** Stated problem **
Please copy the listing below word for word, beginning at its first line and stopping after the line that contains "collectors: F. Prieto".

■ ■ ■ ■

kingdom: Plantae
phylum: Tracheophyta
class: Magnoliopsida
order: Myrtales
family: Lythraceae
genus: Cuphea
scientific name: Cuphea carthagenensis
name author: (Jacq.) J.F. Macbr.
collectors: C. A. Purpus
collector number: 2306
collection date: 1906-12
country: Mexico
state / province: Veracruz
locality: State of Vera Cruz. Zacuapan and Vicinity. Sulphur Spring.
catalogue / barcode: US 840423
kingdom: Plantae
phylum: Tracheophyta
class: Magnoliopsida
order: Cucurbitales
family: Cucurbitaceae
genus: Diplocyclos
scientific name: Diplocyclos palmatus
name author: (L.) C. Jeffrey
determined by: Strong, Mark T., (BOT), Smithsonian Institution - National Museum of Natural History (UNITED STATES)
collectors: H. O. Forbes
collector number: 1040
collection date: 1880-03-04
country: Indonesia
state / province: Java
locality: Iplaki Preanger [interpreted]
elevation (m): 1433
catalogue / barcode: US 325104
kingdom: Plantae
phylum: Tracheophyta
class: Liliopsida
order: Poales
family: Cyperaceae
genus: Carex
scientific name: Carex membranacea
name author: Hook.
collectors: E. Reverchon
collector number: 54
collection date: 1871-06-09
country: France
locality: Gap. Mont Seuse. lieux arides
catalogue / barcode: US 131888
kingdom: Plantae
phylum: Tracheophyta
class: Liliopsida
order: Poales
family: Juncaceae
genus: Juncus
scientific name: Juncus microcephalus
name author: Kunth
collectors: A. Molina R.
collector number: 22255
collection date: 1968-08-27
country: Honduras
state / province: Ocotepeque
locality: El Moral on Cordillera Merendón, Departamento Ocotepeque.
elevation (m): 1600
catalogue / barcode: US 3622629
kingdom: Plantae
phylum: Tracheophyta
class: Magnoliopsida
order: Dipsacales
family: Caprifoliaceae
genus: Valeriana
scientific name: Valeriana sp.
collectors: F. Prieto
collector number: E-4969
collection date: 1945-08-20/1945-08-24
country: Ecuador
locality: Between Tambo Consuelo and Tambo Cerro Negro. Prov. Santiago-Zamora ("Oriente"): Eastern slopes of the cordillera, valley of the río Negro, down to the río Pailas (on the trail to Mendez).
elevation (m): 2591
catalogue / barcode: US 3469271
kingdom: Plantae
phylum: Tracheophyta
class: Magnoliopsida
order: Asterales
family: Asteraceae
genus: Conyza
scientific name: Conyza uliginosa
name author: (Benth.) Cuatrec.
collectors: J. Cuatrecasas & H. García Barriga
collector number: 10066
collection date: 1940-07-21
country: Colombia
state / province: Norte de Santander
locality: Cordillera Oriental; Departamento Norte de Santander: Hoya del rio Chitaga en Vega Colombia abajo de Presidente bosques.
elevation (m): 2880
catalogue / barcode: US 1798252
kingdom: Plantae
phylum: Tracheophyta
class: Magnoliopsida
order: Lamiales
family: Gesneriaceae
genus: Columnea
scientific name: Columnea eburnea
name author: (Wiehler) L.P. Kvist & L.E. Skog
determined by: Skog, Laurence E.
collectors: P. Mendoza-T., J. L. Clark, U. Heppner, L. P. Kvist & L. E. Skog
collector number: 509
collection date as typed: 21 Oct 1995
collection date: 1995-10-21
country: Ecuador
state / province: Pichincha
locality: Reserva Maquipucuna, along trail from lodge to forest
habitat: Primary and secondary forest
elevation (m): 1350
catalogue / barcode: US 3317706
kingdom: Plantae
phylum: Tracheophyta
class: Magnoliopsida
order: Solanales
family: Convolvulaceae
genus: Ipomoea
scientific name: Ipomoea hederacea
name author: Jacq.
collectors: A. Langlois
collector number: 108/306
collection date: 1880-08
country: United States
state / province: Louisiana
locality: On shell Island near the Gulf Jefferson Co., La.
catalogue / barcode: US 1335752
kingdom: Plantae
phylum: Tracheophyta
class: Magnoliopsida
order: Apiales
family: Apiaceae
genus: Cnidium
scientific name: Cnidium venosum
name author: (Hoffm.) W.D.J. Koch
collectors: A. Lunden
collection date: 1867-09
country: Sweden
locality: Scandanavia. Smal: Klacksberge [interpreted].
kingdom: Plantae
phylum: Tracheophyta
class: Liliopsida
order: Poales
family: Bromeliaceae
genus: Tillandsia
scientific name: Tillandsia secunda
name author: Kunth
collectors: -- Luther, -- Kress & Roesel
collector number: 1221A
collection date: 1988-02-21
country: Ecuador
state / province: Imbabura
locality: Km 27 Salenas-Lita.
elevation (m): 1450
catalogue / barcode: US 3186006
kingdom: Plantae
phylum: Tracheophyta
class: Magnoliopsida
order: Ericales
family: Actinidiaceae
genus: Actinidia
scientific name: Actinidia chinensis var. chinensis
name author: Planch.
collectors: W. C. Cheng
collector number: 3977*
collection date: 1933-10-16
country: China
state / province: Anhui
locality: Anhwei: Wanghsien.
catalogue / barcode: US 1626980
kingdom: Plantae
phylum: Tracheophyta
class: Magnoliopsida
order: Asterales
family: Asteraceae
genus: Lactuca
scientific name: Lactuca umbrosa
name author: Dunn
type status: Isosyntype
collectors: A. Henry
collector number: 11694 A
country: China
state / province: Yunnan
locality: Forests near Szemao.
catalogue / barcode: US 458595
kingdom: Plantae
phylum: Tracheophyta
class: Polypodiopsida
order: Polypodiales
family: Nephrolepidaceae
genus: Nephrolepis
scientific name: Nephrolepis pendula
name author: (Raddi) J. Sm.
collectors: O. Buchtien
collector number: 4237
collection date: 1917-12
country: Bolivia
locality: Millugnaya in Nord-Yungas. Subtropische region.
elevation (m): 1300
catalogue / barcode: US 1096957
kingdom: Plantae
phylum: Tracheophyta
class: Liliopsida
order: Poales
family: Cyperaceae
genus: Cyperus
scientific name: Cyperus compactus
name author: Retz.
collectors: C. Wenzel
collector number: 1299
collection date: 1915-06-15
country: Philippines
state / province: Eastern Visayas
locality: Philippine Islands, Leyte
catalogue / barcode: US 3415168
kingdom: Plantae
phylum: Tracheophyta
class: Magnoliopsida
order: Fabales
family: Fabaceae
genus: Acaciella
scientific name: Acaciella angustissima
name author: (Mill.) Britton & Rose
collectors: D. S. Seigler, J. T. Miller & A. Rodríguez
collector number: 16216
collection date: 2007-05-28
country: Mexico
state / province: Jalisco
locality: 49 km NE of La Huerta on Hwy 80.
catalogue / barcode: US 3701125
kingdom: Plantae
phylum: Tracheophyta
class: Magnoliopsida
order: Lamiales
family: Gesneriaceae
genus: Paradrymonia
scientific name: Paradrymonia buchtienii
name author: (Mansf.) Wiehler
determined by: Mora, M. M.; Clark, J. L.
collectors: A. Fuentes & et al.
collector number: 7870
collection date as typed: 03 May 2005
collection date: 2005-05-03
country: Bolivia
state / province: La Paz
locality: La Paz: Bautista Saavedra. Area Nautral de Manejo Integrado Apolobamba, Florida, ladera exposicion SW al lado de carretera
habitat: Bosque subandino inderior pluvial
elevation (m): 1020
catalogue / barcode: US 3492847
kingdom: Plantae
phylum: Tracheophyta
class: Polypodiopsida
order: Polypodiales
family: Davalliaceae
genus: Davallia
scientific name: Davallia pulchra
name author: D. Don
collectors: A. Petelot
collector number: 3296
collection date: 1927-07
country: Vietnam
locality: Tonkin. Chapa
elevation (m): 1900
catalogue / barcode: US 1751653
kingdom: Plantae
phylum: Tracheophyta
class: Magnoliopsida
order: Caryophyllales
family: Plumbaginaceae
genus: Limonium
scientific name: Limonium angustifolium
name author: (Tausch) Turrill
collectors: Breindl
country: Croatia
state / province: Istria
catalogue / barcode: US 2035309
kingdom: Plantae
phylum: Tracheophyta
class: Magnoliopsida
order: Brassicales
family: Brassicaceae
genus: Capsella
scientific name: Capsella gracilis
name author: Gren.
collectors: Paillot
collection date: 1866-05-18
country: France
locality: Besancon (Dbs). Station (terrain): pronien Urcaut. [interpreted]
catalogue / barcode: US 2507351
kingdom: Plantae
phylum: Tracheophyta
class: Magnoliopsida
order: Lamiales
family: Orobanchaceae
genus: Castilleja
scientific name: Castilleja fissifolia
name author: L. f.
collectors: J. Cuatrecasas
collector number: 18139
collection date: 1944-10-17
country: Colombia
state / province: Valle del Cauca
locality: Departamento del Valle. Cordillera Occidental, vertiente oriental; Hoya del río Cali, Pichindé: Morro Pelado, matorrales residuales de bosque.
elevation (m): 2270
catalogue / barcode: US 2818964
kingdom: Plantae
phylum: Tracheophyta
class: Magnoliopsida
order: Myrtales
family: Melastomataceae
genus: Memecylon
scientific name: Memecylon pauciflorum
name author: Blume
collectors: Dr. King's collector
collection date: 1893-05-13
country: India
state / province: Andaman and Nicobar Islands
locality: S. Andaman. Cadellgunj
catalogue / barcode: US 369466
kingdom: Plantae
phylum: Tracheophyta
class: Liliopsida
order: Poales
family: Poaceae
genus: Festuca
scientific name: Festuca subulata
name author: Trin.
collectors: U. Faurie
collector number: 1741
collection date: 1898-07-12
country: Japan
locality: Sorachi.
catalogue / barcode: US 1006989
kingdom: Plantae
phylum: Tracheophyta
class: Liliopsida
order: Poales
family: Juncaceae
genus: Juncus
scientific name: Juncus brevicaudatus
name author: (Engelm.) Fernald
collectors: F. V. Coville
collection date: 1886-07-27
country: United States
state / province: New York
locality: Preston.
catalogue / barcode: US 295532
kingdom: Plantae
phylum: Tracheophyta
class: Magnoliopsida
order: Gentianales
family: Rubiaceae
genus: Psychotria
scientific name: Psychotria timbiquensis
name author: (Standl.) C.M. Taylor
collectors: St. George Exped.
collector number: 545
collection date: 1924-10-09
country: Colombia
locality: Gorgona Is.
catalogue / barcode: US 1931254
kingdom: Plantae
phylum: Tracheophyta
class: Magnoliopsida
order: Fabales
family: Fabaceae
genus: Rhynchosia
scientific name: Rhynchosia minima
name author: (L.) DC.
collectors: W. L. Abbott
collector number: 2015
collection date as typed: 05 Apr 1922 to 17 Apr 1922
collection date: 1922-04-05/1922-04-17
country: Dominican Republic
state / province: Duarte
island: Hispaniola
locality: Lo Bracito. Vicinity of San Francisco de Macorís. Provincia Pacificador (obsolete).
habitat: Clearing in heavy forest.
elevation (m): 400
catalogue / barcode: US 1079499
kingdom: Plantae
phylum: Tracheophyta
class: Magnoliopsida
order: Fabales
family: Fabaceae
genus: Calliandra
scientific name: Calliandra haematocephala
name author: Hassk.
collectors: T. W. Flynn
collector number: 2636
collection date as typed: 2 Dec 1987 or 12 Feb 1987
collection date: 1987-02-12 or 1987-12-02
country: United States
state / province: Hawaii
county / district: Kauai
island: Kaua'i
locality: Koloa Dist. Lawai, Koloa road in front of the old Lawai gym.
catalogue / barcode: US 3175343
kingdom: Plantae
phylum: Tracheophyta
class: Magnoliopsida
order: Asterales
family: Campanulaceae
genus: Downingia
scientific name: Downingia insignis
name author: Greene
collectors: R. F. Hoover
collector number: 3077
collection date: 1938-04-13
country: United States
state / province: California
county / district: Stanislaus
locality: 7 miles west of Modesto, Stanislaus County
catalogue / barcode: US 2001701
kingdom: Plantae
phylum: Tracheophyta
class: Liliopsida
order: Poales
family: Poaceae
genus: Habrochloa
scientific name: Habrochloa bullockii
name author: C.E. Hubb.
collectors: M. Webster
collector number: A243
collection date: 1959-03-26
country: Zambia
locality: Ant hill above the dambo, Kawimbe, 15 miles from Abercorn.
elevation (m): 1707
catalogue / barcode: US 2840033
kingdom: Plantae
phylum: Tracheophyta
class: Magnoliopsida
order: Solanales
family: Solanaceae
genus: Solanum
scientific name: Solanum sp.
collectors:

■ ■ ■ ■

** Solution to the exercise **
kingdom: Plantae
phylum: Tracheophyta
class: Magnoliopsida
order: Myrtales
family: Lythraceae
genus: Cuphea
scientific name: Cuphea carthagenensis
name author: (Jacq.) J.F. Macbr.
collectors: C. A. Purpus
collector number: 2306
collection date: 1906-12
country: Mexico
state / province: Veracruz
locality: State of Vera Cruz. Zacuapan and Vicinity. Sulphur Spring.
catalogue / barcode: US 840423
kingdom: Plantae
phylum: Tracheophyta
class: Magnoliopsida
order: Cucurbitales
family: Cucurbitaceae
genus: Diplocyclos
scientific name: Diplocyclos palmatus
name author: (L.) C. Jeffrey
determined by: Strong, Mark T., (BOT), Smithsonian Institution - National Museum of Natural History (UNITED STATES)
collectors: H. O. Forbes
collector number: 1040
collection date: 1880-03-04
country: Indonesia
state / province: Java
locality: Iplaki Preanger [interpreted]
elevation (m): 1433
catalogue / barcode: US 325104
kingdom: Plantae
phylum: Tracheophyta
class: Liliopsida
order: Poales
family: Cyperaceae
genus: Carex
scientific name: Carex membranacea
name author: Hook.
collectors: E. Reverchon
collector number: 54
collection date: 1871-06-09
country: France
locality: Gap. Mont Seuse. lieux arides
catalogue / barcode: US 131888
kingdom: Plantae
phylum: Tracheophyta
class: Liliopsida
order: Poales
family: Juncaceae
genus: Juncus
scientific name: Juncus microcephalus
name author: Kunth
collectors: A. Molina R.
collector number: 22255
collection date: 1968-08-27
country: Honduras
state / province: Ocotepeque
locality: El Moral on Cordillera Merendón, Departamento Ocotepeque.
elevation (m): 1600
catalogue / barcode: US 3622629
kingdom: Plantae
phylum: Tracheophyta
class: Magnoliopsida
order: Dipsacales
family: Caprifoliaceae
genus: Valeriana
scientific name: Valeriana sp.
collectors: F. Prieto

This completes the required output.